__本文抜粋__.
────

審判手帳もいただいていながら、中々参加出来ないペーパードライバーでいましたが、定例会も終わり、昨日は敦賀市総合運動公園陸上競技場にて開催された「敦賀陸上競技記録会」兼「二州地区中学校陸上競技大会」に審判として参加。
 
私は「出発係」ということで、経験ある審判員の皆さんのご指導を受けながら、トラック種目の選手配置、スタート準備完了を本部などにトランシーバーで連絡する重要な役割をいただき、何とか任を終えることが出来ました。
 
出発係をしていると、会社の後輩が一般の部で出場していたり、とりわけ中学3年生にとっては部活生活最後になるやもしれぬレースに懸ける緊張感、それとは別にどこかあどけなさ残る中1クラスの微笑ましさなど、様々な選手の鼓動をスタートライン近傍で感じることが出来、それらを含め貴重でありがたい経験の場となりました。
 
コロナ禍で、応援も声援ではなく拍手というルールを実直に守る各校生徒の皆さんの姿にはどこか胸打たれましたが、改修してほぼ1年近くになるこのブルーのトラックで、いつか気兼ねなく、声援がこだまする環境になればと願い、今後も出来得る範囲で協力していきたいと思います。
 
こうして朝から夕方まで審判をしながら、気になって仕方がなかったのが、同日10時半頃、静岡県熱海市伊豆山で発生した大規模な土石流による被害。

────

__提示資料__.
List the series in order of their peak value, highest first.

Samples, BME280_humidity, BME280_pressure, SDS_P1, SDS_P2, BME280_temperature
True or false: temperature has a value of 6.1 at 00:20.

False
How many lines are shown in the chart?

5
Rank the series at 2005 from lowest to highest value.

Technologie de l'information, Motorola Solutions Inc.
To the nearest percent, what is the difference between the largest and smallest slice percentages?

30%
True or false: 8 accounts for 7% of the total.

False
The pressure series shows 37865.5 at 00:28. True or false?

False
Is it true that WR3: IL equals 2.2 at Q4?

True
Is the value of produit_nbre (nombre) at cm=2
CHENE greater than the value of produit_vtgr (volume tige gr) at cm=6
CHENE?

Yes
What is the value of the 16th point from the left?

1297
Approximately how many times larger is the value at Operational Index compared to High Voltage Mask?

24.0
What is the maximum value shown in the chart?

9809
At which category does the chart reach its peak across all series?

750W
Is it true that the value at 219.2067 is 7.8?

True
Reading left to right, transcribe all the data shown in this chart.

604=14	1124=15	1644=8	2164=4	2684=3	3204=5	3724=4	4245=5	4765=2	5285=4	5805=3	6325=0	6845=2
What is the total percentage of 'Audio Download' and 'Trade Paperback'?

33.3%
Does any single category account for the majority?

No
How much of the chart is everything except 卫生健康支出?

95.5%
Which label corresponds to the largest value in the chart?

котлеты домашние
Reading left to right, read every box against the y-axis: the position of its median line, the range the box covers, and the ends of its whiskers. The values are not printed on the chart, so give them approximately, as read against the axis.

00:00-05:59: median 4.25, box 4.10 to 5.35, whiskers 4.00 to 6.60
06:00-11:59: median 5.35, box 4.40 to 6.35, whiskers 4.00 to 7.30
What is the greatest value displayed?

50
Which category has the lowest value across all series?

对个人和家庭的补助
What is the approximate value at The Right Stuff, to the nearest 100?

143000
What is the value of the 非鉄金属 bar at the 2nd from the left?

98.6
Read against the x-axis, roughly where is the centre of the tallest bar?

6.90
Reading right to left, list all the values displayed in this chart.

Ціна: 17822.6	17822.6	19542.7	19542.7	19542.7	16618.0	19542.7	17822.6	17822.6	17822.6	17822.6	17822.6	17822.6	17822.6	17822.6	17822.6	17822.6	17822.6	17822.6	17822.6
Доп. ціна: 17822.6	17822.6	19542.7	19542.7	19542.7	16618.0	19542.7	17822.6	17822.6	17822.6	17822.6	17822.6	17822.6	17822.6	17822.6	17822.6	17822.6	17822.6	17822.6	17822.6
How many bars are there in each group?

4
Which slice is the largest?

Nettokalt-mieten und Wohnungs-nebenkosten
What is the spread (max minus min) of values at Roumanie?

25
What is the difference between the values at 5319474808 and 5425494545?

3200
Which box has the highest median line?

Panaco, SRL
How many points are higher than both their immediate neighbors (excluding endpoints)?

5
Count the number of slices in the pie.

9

────

__課題__. 陸上競技会の審判についての本文から、「私は「出発係」ということで、」で始まり「協力していきたいと思います。」に至るまでの部分を一字一句変えずに書き写してください。

__解答__.
私は「出発係」ということで、経験ある審判員の皆さんのご指導を受けながら、トラック種目の選手配置、スタート準備完了を本部などにトランシーバーで連絡する重要な役割をいただき、何とか任を終えることが出来ました。
 
出発係をしていると、会社の後輩が一般の部で出場していたり、とりわけ中学3年生にとっては部活生活最後になるやもしれぬレースに懸ける緊張感、それとは別にどこかあどけなさ残る中1クラスの微笑ましさなど、様々な選手の鼓動をスタートライン近傍で感じることが出来、それらを含め貴重でありがたい経験の場となりました。
 
コロナ禍で、応援も声援ではなく拍手というルールを実直に守る各校生徒の皆さんの姿にはどこか胸打たれましたが、改修してほぼ1年近くになるこのブルーのトラックで、いつか気兼ねなく、声援がこだまする環境になればと願い、今後も出来得る範囲で協力していきたいと思います。